(Beginning of Data provided)

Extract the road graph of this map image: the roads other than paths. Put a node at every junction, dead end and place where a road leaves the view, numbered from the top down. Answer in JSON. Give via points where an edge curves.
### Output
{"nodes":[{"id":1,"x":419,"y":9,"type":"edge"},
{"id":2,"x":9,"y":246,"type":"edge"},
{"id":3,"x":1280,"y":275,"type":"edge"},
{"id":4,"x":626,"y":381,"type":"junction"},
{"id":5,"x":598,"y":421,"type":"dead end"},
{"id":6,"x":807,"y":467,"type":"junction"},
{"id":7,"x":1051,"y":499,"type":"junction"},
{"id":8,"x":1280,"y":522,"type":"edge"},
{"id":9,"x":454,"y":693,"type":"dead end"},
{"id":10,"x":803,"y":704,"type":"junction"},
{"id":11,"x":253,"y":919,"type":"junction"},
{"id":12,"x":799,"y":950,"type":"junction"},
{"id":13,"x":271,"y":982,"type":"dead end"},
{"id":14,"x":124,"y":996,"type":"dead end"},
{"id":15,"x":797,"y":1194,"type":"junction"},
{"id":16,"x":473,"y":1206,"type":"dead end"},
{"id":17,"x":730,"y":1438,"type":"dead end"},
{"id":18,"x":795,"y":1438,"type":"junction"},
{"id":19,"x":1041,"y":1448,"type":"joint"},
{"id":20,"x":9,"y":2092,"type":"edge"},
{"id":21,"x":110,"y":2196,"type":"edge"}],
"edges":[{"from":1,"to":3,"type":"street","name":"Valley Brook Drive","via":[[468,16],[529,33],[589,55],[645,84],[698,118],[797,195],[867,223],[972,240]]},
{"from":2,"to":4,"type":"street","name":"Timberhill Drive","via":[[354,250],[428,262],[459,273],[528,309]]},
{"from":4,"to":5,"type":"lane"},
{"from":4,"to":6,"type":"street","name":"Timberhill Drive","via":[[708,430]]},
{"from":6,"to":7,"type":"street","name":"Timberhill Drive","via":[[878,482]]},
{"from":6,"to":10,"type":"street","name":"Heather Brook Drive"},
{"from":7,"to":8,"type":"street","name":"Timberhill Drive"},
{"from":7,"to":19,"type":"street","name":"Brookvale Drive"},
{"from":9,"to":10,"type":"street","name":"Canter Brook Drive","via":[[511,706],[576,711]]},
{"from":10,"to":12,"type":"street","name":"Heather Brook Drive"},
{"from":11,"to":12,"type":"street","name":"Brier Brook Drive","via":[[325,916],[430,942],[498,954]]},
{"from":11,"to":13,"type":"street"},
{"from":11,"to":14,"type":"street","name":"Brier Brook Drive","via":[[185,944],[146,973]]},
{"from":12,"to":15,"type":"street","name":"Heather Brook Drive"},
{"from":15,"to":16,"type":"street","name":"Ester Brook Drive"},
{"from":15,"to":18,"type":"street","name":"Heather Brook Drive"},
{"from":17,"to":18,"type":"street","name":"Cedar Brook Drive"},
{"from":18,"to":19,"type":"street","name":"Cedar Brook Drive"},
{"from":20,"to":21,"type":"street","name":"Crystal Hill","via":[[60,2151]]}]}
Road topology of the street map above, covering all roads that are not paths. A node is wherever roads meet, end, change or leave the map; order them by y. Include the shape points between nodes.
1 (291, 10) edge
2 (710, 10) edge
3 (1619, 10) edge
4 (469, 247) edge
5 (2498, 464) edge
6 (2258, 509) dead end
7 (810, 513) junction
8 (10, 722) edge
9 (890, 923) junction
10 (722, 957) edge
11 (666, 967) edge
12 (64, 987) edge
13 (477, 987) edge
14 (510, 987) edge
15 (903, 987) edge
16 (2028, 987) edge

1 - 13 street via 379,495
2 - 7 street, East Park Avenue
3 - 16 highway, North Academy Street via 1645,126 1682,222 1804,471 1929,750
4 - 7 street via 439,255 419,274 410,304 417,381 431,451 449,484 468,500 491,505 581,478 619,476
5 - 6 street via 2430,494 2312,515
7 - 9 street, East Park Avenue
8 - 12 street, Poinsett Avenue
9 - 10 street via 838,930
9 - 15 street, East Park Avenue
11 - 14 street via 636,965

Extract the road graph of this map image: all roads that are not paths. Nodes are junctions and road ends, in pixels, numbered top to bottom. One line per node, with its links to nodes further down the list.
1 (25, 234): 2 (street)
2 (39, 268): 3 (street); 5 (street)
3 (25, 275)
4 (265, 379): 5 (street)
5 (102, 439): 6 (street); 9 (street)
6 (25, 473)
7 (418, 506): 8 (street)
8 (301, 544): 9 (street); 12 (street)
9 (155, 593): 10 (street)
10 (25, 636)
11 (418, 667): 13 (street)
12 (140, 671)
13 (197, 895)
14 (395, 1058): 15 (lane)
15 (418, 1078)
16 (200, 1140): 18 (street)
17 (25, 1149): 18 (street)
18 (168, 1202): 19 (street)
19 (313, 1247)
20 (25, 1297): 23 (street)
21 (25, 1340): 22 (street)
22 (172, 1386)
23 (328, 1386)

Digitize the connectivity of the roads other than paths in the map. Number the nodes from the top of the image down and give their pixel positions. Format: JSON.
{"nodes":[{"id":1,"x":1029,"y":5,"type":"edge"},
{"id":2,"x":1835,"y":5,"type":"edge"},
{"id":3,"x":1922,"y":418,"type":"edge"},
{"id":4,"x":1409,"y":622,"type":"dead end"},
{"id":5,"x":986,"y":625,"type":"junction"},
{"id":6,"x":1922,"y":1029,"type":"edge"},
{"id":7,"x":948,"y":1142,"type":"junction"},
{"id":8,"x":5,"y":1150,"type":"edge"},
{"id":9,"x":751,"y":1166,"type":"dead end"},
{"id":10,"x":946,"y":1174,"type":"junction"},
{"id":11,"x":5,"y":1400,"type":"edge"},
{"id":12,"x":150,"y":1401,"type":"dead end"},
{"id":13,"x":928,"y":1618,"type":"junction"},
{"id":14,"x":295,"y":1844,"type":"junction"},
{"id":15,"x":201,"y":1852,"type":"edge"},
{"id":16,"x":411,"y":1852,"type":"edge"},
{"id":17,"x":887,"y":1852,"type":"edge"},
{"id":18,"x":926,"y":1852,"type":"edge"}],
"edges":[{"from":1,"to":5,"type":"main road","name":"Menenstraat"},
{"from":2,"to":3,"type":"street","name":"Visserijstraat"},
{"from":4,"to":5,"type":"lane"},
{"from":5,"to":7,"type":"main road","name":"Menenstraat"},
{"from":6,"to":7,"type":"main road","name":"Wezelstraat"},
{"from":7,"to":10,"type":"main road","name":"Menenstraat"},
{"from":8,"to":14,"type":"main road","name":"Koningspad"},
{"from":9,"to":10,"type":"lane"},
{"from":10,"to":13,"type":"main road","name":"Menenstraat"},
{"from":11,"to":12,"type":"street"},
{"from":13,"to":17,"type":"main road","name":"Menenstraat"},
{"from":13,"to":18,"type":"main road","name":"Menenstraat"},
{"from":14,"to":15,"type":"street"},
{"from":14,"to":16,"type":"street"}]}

(End of Data provided)

## [What is being asked]
Each line above is to be restated exactly as it stands.

## [Exercise solution]
Extract the road graph of this map image: the roads other than paths. Put a node at every junction, dead end and place where a road leaves the view, numbered from the top down. Answer in JSON. Give via points where an edge curves.
### Output
{"nodes":[{"id":1,"x":419,"y":9,"type":"edge"},
{"id":2,"x":9,"y":246,"type":"edge"},
{"id":3,"x":1280,"y":275,"type":"edge"},
{"id":4,"x":626,"y":381,"type":"junction"},
{"id":5,"x":598,"y":421,"type":"dead end"},
{"id":6,"x":807,"y":467,"type":"junction"},
{"id":7,"x":1051,"y":499,"type":"junction"},
{"id":8,"x":1280,"y":522,"type":"edge"},
{"id":9,"x":454,"y":693,"type":"dead end"},
{"id":10,"x":803,"y":704,"type":"junction"},
{"id":11,"x":253,"y":919,"type":"junction"},
{"id":12,"x":799,"y":950,"type":"junction"},
{"id":13,"x":271,"y":982,"type":"dead end"},
{"id":14,"x":124,"y":996,"type":"dead end"},
{"id":15,"x":797,"y":1194,"type":"junction"},
{"id":16,"x":473,"y":1206,"type":"dead end"},
{"id":17,"x":730,"y":1438,"type":"dead end"},
{"id":18,"x":795,"y":1438,"type":"junction"},
{"id":19,"x":1041,"y":1448,"type":"joint"},
{"id":20,"x":9,"y":2092,"type":"edge"},
{"id":21,"x":110,"y":2196,"type":"edge"}],
"edges":[{"from":1,"to":3,"type":"street","name":"Valley Brook Drive","via":[[468,16],[529,33],[589,55],[645,84],[698,118],[797,195],[867,223],[972,240]]},
{"from":2,"to":4,"type":"street","name":"Timberhill Drive","via":[[354,250],[428,262],[459,273],[528,309]]},
{"from":4,"to":5,"type":"lane"},
{"from":4,"to":6,"type":"street","name":"Timberhill Drive","via":[[708,430]]},
{"from":6,"to":7,"type":"street","name":"Timberhill Drive","via":[[878,482]]},
{"from":6,"to":10,"type":"street","name":"Heather Brook Drive"},
{"from":7,"to":8,"type":"street","name":"Timberhill Drive"},
{"from":7,"to":19,"type":"street","name":"Brookvale Drive"},
{"from":9,"to":10,"type":"street","name":"Canter Brook Drive","via":[[511,706],[576,711]]},
{"from":10,"to":12,"type":"street","name":"Heather Brook Drive"},
{"from":11,"to":12,"type":"street","name":"Brier Brook Drive","via":[[325,916],[430,942],[498,954]]},
{"from":11,"to":13,"type":"street"},
{"from":11,"to":14,"type":"street","name":"Brier Brook Drive","via":[[185,944],[146,973]]},
{"from":12,"to":15,"type":"street","name":"Heather Brook Drive"},
{"from":15,"to":16,"type":"street","name":"Ester Brook Drive"},
{"from":15,"to":18,"type":"street","name":"Heather Brook Drive"},
{"from":17,"to":18,"type":"street","name":"Cedar Brook Drive"},
{"from":18,"to":19,"type":"street","name":"Cedar Brook Drive"},
{"from":20,"to":21,"type":"street","name":"Crystal Hill","via":[[60,2151]]}]}
Road topology of the street map above, covering all roads that are not paths. A node is wherever roads meet, end, change or leave the map; order them by y. Include the shape points between nodes.
1 (291, 10) edge
2 (710, 10) edge
3 (1619, 10) edge
4 (469, 247) edge
5 (2498, 464) edge
6 (2258, 509) dead end
7 (810, 513) junction
8 (10, 722) edge
9 (890, 923) junction
10 (722, 957) edge
11 (666, 967) edge
12 (64, 987) edge
13 (477, 987) edge
14 (510, 987) edge
15 (903, 987) edge
16 (2028, 987) edge

1 - 13 street via 379,495
2 - 7 street, East Park Avenue
3 - 16 highway, North Academy Street via 1645,126 1682,222 1804,471 1929,750
4 - 7 street via 439,255 419,274 410,304 417,381 431,451 449,484 468,500 491,505 581,478 619,476
5 - 6 street via 2430,494 2312,515
7 - 9 street, East Park Avenue
8 - 12 street, Poinsett Avenue
9 - 10 street via 838,930
9 - 15 street, East Park Avenue
11 - 14 street via 636,965

Extract the road graph of this map image: all roads that are not paths. Nodes are junctions and road ends, in pixels, numbered top to bottom. One line per node, with its links to nodes further down the list.
1 (25, 234): 2 (street)
2 (39, 268): 3 (street); 5 (street)
3 (25, 275)
4 (265, 379): 5 (street)
5 (102, 439): 6 (street); 9 (street)
6 (25, 473)
7 (418, 506): 8 (street)
8 (301, 544): 9 (street); 12 (street)
9 (155, 593): 10 (street)
10 (25, 636)
11 (418, 667): 13 (street)
12 (140, 671)
13 (197, 895)
14 (395, 1058): 15 (lane)
15 (418, 1078)
16 (200, 1140): 18 (street)
17 (25, 1149): 18 (street)
18 (168, 1202): 19 (street)
19 (313, 1247)
20 (25, 1297): 23 (street)
21 (25, 1340): 22 (street)
22 (172, 1386)
23 (328, 1386)

Digitize the connectivity of the roads other than paths in the map. Number the nodes from the top of the image down and give their pixel positions. Format: JSON.
{"nodes":[{"id":1,"x":1029,"y":5,"type":"edge"},
{"id":2,"x":1835,"y":5,"type":"edge"},
{"id":3,"x":1922,"y":418,"type":"edge"},
{"id":4,"x":1409,"y":622,"type":"dead end"},
{"id":5,"x":986,"y":625,"type":"junction"},
{"id":6,"x":1922,"y":1029,"type":"edge"},
{"id":7,"x":948,"y":1142,"type":"junction"},
{"id":8,"x":5,"y":1150,"type":"edge"},
{"id":9,"x":751,"y":1166,"type":"dead end"},
{"id":10,"x":946,"y":1174,"type":"junction"},
{"id":11,"x":5,"y":1400,"type":"edge"},
{"id":12,"x":150,"y":1401,"type":"dead end"},
{"id":13,"x":928,"y":1618,"type":"junction"},
{"id":14,"x":295,"y":1844,"type":"junction"},
{"id":15,"x":201,"y":1852,"type":"edge"},
{"id":16,"x":411,"y":1852,"type":"edge"},
{"id":17,"x":887,"y":1852,"type":"edge"},
{"id":18,"x":926,"y":1852,"type":"edge"}],
"edges":[{"from":1,"to":5,"type":"main road","name":"Menenstraat"},
{"from":2,"to":3,"type":"street","name":"Visserijstraat"},
{"from":4,"to":5,"type":"lane"},
{"from":5,"to":7,"type":"main road","name":"Menenstraat"},
{"from":6,"to":7,"type":"main road","name":"Wezelstraat"},
{"from":7,"to":10,"type":"main road","name":"Menenstraat"},
{"from":8,"to":14,"type":"main road","name":"Koningspad"},
{"from":9,"to":10,"type":"lane"},
{"from":10,"to":13,"type":"main road","name":"Menenstraat"},
{"from":11,"to":12,"type":"street"},
{"from":13,"to":17,"type":"main road","name":"Menenstraat"},
{"from":13,"to":18,"type":"main road","name":"Menenstraat"},
{"from":14,"to":15,"type":"street"},
{"from":14,"to":16,"type":"street"}]}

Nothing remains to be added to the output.